**Information provided**
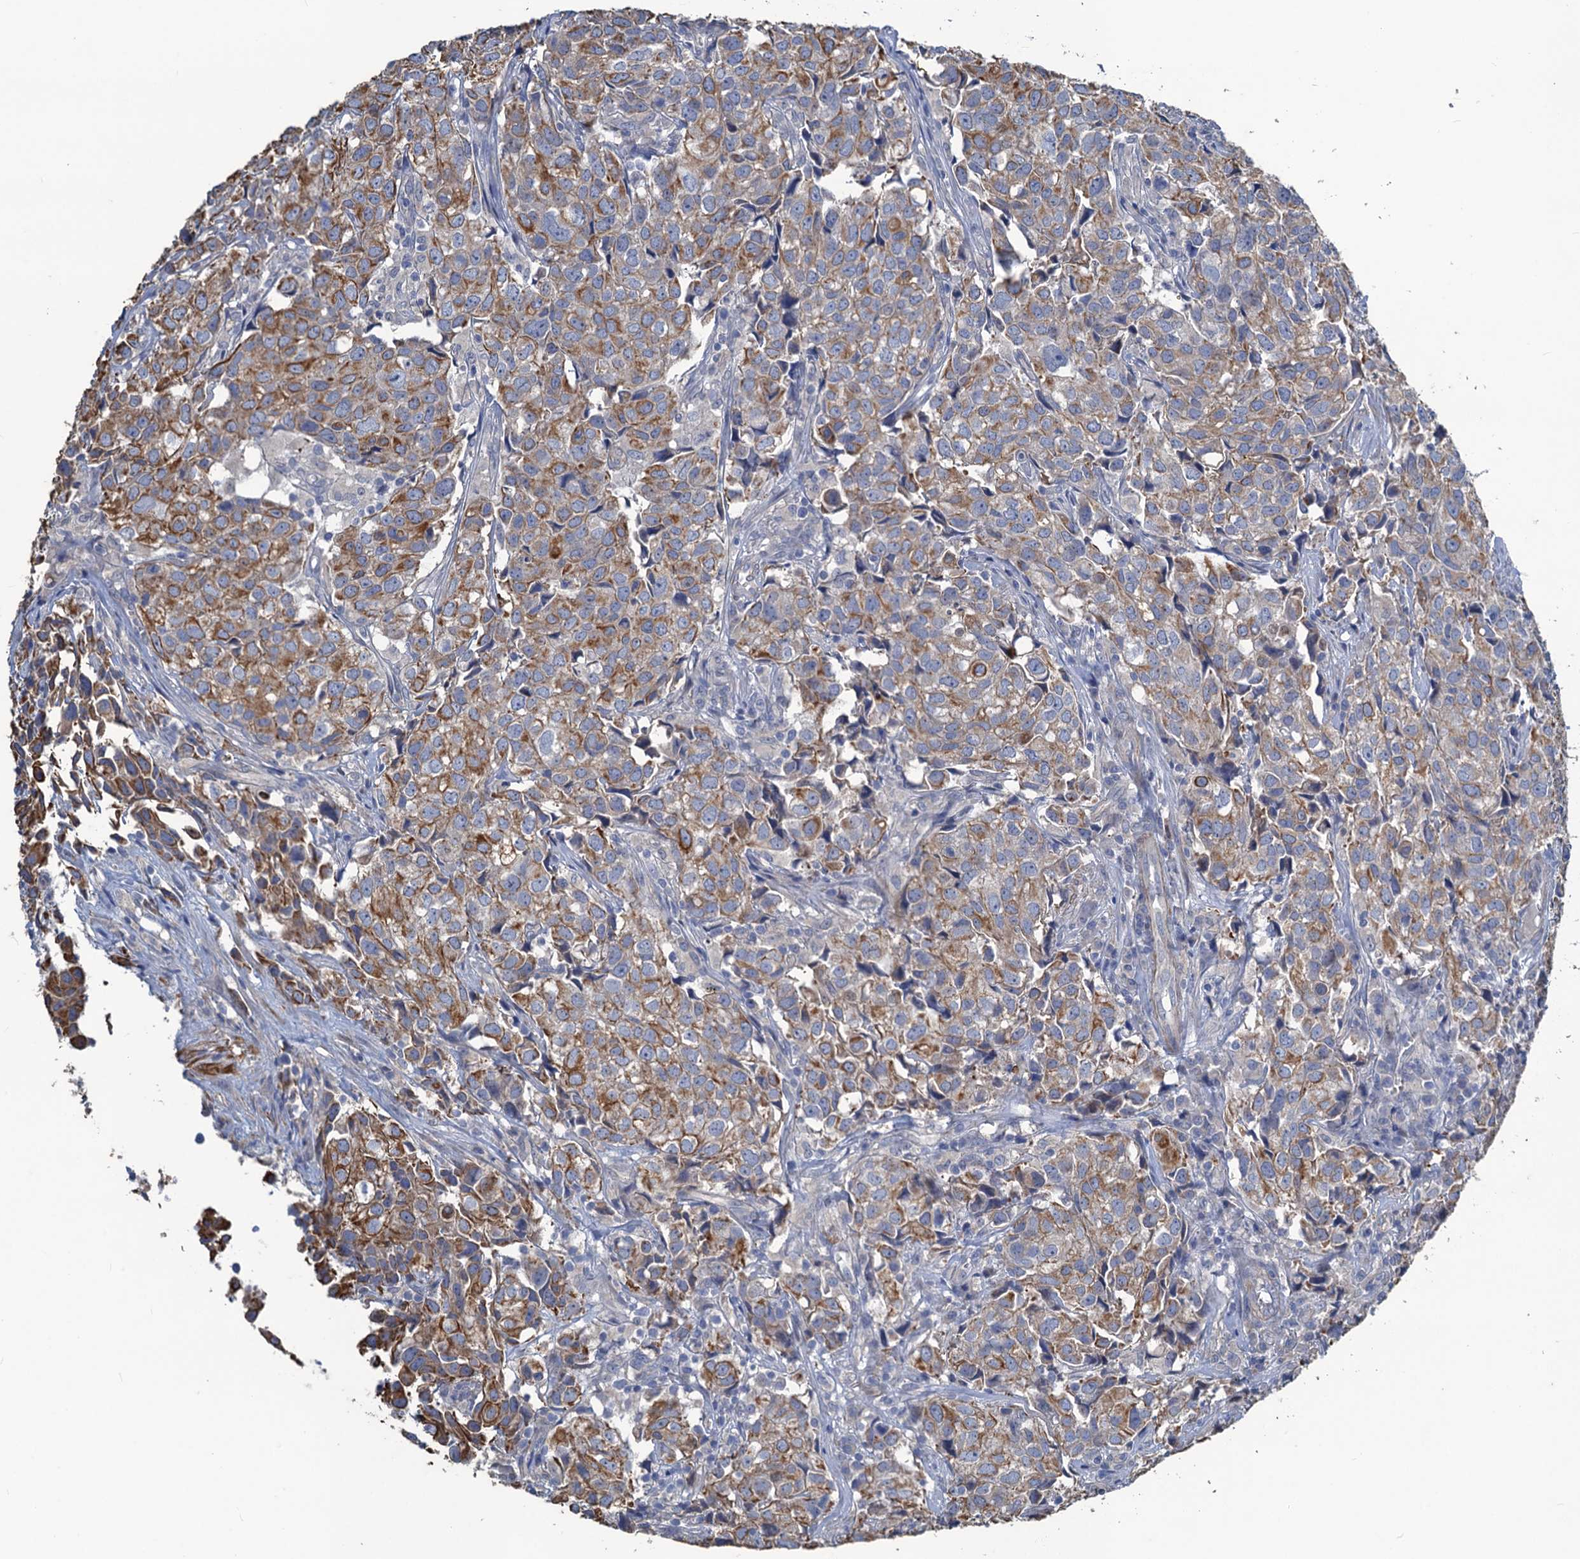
{"staining": {"intensity": "moderate", "quantity": ">75%", "location": "cytoplasmic/membranous"}, "tissue": "urothelial cancer", "cell_type": "Tumor cells", "image_type": "cancer", "snomed": [{"axis": "morphology", "description": "Urothelial carcinoma, High grade"}, {"axis": "topography", "description": "Urinary bladder"}], "caption": "This image exhibits immunohistochemistry (IHC) staining of human urothelial cancer, with medium moderate cytoplasmic/membranous expression in approximately >75% of tumor cells.", "gene": "SMCO3", "patient": {"sex": "female", "age": 75}}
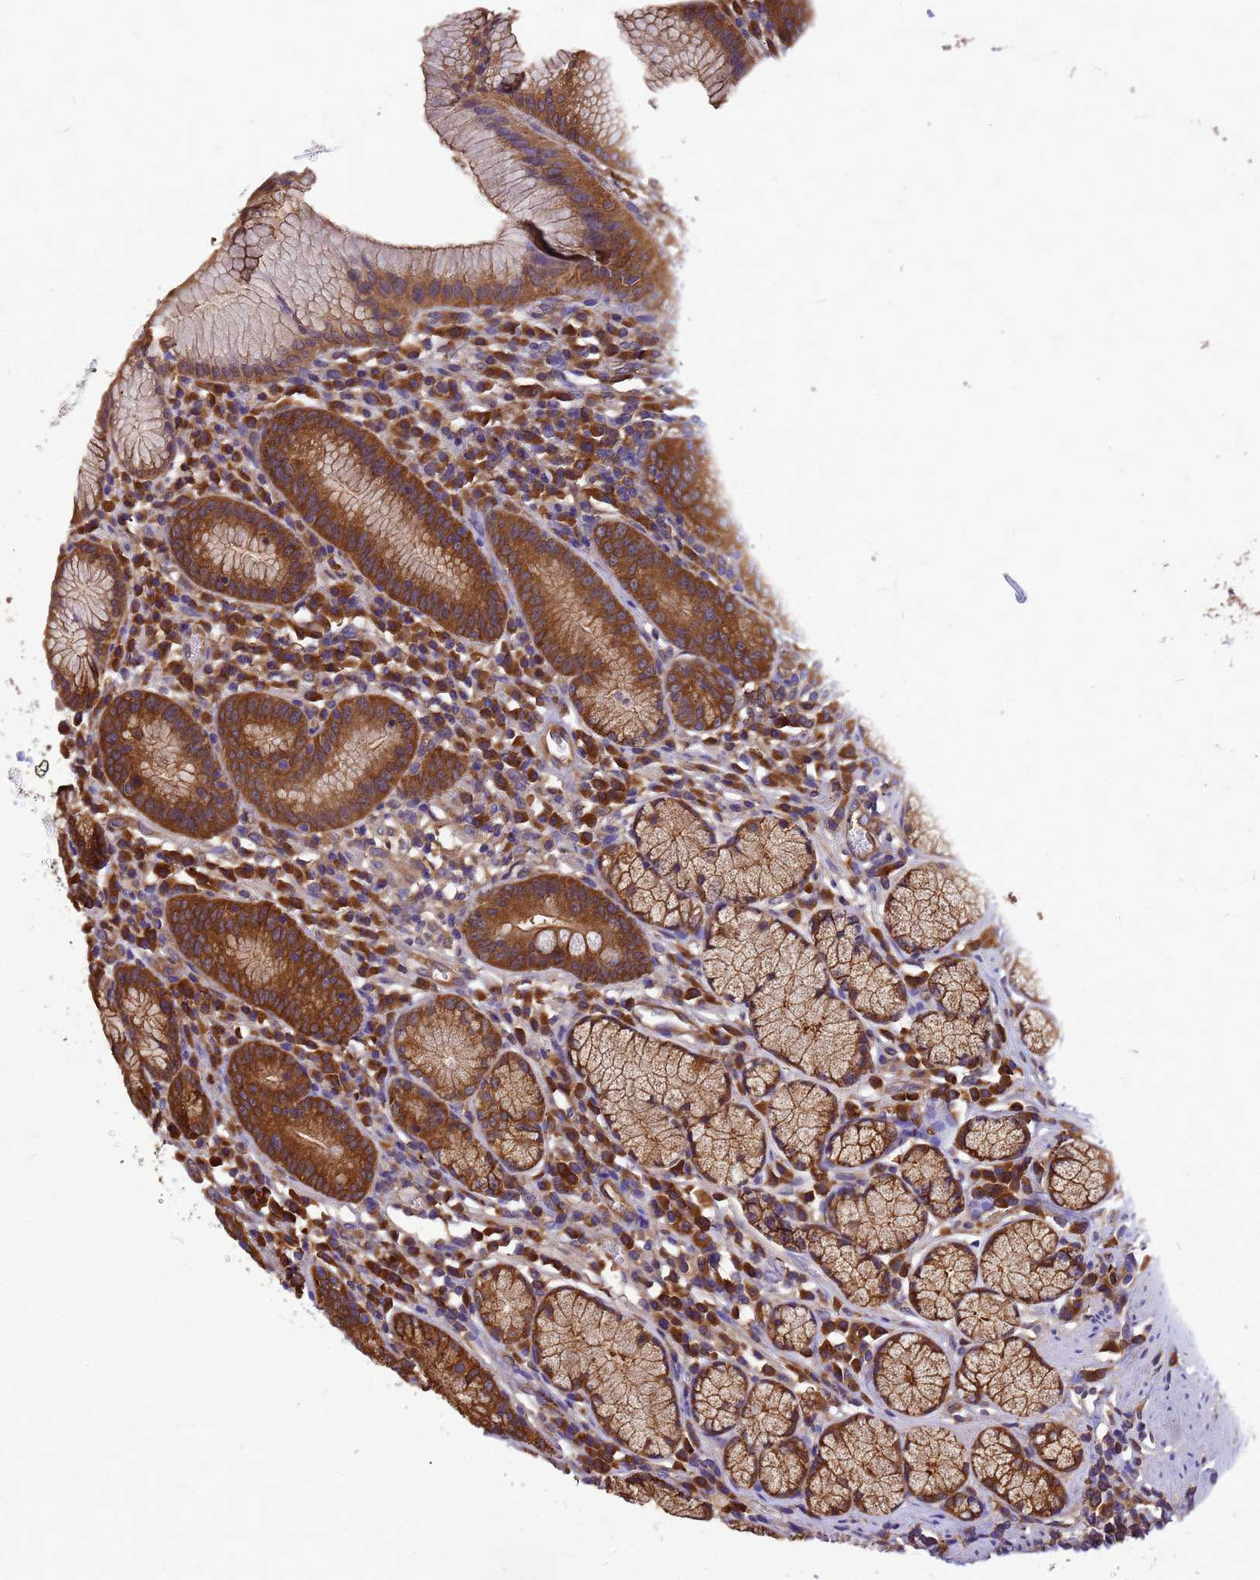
{"staining": {"intensity": "strong", "quantity": ">75%", "location": "cytoplasmic/membranous"}, "tissue": "stomach", "cell_type": "Glandular cells", "image_type": "normal", "snomed": [{"axis": "morphology", "description": "Normal tissue, NOS"}, {"axis": "topography", "description": "Stomach"}], "caption": "Strong cytoplasmic/membranous protein expression is seen in approximately >75% of glandular cells in stomach. Immunohistochemistry stains the protein of interest in brown and the nuclei are stained blue.", "gene": "GID4", "patient": {"sex": "male", "age": 55}}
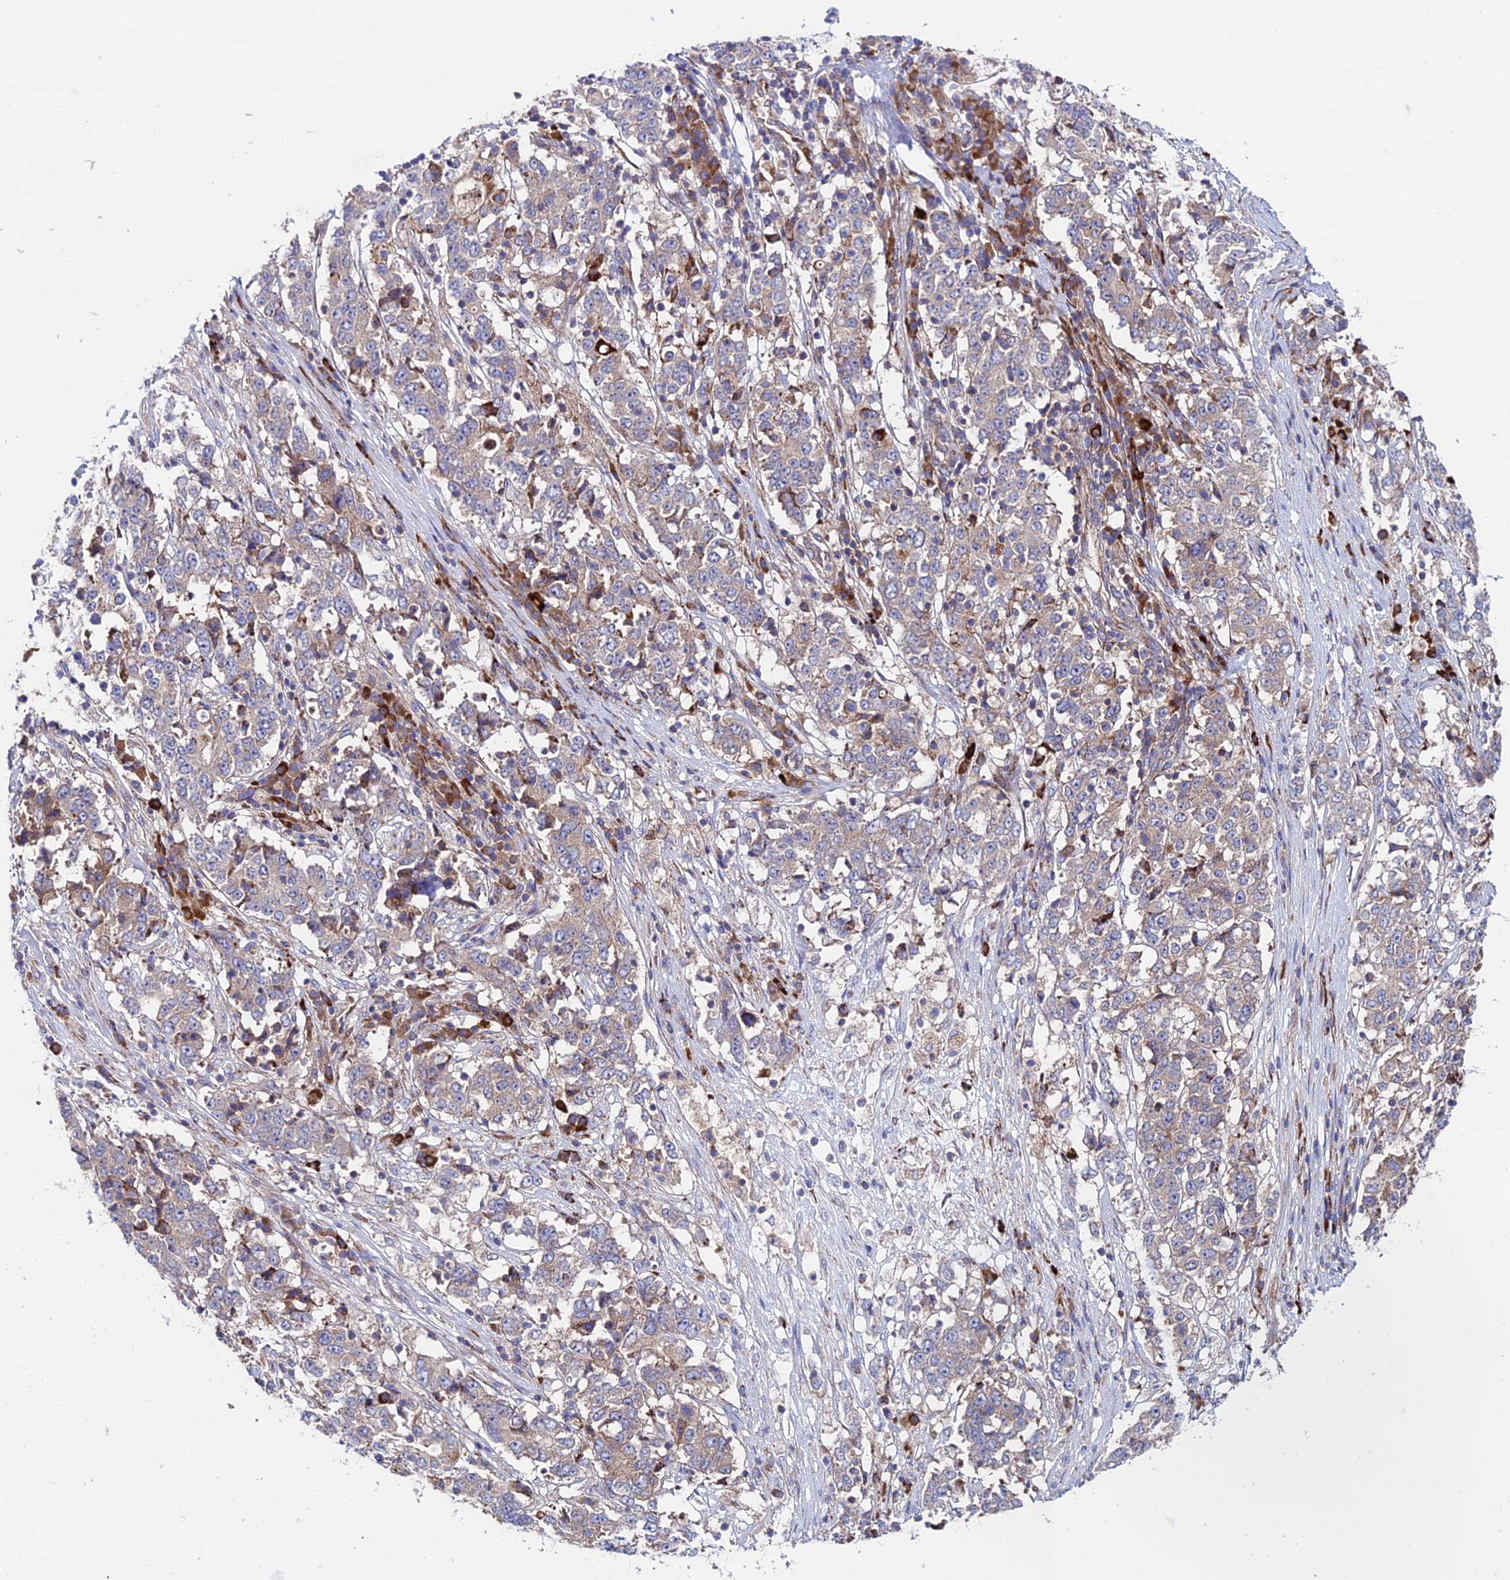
{"staining": {"intensity": "moderate", "quantity": "<25%", "location": "cytoplasmic/membranous"}, "tissue": "stomach cancer", "cell_type": "Tumor cells", "image_type": "cancer", "snomed": [{"axis": "morphology", "description": "Adenocarcinoma, NOS"}, {"axis": "topography", "description": "Stomach"}], "caption": "High-power microscopy captured an IHC image of stomach cancer, revealing moderate cytoplasmic/membranous staining in approximately <25% of tumor cells.", "gene": "EIF3K", "patient": {"sex": "male", "age": 59}}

**Your assignment**
Give back all of the material exactly, though without the images it contains.

**Problem solution**
{"staining": {"intensity": "moderate", "quantity": ">75%", "location": "cytoplasmic/membranous"}, "tissue": "urothelial cancer", "cell_type": "Tumor cells", "image_type": "cancer", "snomed": [{"axis": "morphology", "description": "Urothelial carcinoma, High grade"}, {"axis": "topography", "description": "Urinary bladder"}], "caption": "This image exhibits immunohistochemistry (IHC) staining of human urothelial cancer, with medium moderate cytoplasmic/membranous expression in approximately >75% of tumor cells.", "gene": "SMCO3", "patient": {"sex": "female", "age": 75}}
{"staining": {"intensity": "strong", "quantity": ">75%", "location": "cytoplasmic/membranous"}, "tissue": "stomach", "cell_type": "Glandular cells", "image_type": "normal", "snomed": [{"axis": "morphology", "description": "Normal tissue, NOS"}, {"axis": "topography", "description": "Stomach"}], "caption": "Strong cytoplasmic/membranous protein expression is seen in approximately >75% of glandular cells in stomach. Immunohistochemistry stains the protein of interest in brown and the nuclei are stained blue.", "gene": "GID4", "patient": {"sex": "male", "age": 55}}
{"staining": {"intensity": "moderate", "quantity": "<25%", "location": "cytoplasmic/membranous"}, "tissue": "stomach cancer", "cell_type": "Tumor cells", "image_type": "cancer", "snomed": [{"axis": "morphology", "description": "Adenocarcinoma, NOS"}, {"axis": "topography", "description": "Stomach"}], "caption": "High-power microscopy captured an IHC image of stomach cancer, revealing moderate cytoplasmic/membranous staining in approximately <25% of tumor cells.", "gene": "EIF3K", "patient": {"sex": "male", "age": 59}}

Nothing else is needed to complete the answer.